Entry-level LCDs drive PC monitor sales in the region: IDC
- 02 October, 2009 08:23
The healthy demand for entry-level LCDs has hugely contributed to the steady growth of the monitor market in the region, according to the IDC Asia/Pacific Quarterly PC Monitor Tracker report.
Findings from the index indicated a total of 29.5 million units being sold for the first half of the year. This is an increase of 4.8 per cent over the corresponding period of the previous year, and a 7.6 per cent increase over the second half of 2008.
The increasingly affordable 16:9 ratio units is the reason why the entry-level LCDs are popular, added the report. "Most countries across APEJ (Asia Pacific excluding Japan) were still under macroeconomic pressures in the first half of the year and that inhibited consumer and commercial spending," said Reuben Tan, senior manager of IDC Asia Pacific's personal systems group.
"Fortunately, the migration to 16:9 aspect ratio was swift, and demand has proven similarly strong, which has helped to provide some relief to the market. Despite the region still suffering from panel shortages, a 5.9 per cent growth over the first half of 2009, and a 14 per cent year-on-year growth is still expected for the second half of 2009."
The top six vendors for the period were Samsung, Lenovo, AOC, LG, HP, and Acer, according to the report. They captured around 62.2 per cent of overall PC monitor sales, a marginal increase from 61.0 per cent in the second half of 2008.
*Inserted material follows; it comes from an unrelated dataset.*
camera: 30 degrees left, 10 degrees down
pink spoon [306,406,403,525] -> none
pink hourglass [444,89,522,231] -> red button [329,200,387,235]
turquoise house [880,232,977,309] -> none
According to IDC's latest five-year forecast, the 18.5 inch (47 cm) is expected to be the mainstream size for India, Thailand, Indonesia, Vietnam, Philippines, Malaysia, Hong Kong, Singapore and New Zealand until 2013, while 21.5 inch (55 cm)will be the mainstream size in markets such as China, Australia and Taiwan.
"Differentiation continues to be the key for monitor vendors to remain competitive," added Tan. "Product innovation such as 3D-enabled monitors, LED backlights, and network-enablement will help stimulate interest for upgrades. Moreover, the introduction of Windows 7 is also expected to accelerate touch-enabled monitors moving forward."